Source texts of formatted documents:
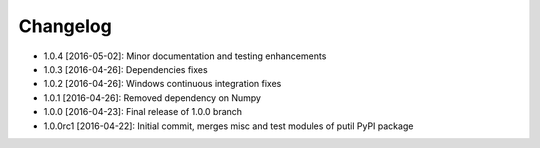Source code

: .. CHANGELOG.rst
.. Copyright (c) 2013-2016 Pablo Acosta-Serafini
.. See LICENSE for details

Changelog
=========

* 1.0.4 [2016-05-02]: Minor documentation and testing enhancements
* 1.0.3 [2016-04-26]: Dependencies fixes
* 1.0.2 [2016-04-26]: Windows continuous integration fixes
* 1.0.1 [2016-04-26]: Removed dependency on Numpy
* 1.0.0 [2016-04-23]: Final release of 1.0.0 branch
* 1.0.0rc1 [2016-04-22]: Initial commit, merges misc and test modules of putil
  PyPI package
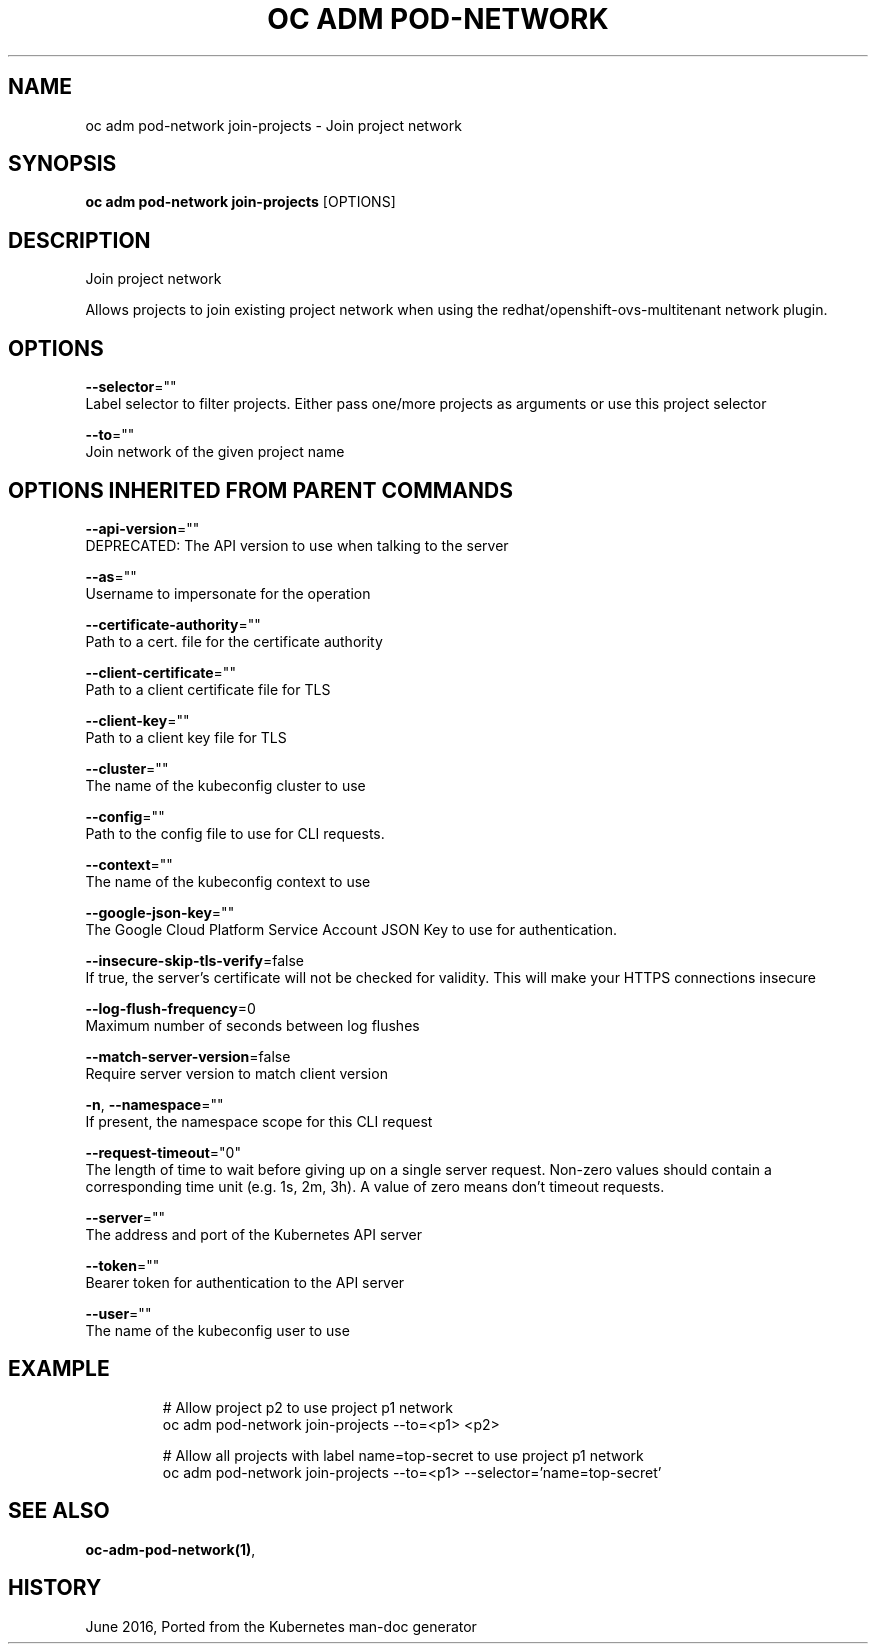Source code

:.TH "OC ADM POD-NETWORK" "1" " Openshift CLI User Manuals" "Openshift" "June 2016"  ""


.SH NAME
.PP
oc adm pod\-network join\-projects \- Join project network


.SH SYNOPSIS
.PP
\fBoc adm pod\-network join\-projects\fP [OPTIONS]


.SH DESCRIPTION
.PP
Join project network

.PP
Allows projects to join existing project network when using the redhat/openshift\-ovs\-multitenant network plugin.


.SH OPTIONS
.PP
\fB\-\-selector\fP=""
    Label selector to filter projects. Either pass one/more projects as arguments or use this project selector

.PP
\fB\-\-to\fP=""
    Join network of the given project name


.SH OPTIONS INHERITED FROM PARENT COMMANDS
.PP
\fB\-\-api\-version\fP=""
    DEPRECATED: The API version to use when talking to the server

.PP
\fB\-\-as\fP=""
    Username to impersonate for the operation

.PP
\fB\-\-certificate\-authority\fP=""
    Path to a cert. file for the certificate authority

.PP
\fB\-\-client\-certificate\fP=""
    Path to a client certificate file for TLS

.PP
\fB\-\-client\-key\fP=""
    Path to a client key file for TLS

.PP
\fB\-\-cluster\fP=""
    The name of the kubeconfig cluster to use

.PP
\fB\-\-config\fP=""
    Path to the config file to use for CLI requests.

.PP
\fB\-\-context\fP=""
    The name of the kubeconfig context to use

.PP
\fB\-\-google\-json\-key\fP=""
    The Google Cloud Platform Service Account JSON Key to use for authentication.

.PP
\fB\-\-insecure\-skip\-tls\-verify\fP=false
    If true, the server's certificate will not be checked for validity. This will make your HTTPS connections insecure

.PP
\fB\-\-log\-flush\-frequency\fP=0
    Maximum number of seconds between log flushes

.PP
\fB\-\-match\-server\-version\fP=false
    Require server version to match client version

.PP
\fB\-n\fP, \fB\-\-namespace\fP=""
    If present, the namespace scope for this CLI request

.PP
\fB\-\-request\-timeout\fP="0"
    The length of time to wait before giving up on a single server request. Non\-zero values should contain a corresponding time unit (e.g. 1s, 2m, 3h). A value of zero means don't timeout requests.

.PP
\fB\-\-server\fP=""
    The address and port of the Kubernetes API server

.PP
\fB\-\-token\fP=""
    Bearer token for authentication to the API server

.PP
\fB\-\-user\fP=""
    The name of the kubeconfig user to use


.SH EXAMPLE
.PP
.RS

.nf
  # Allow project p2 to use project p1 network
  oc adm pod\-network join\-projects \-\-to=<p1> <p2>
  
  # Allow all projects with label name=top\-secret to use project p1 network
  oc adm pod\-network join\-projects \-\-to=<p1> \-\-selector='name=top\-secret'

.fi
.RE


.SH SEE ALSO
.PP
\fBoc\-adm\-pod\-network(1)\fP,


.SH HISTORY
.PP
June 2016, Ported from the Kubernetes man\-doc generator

== WRITTEN TASK ==
Read each line of the data and count the ones that include "selector", answering with the number alone.

== ANSWER AREA ==
3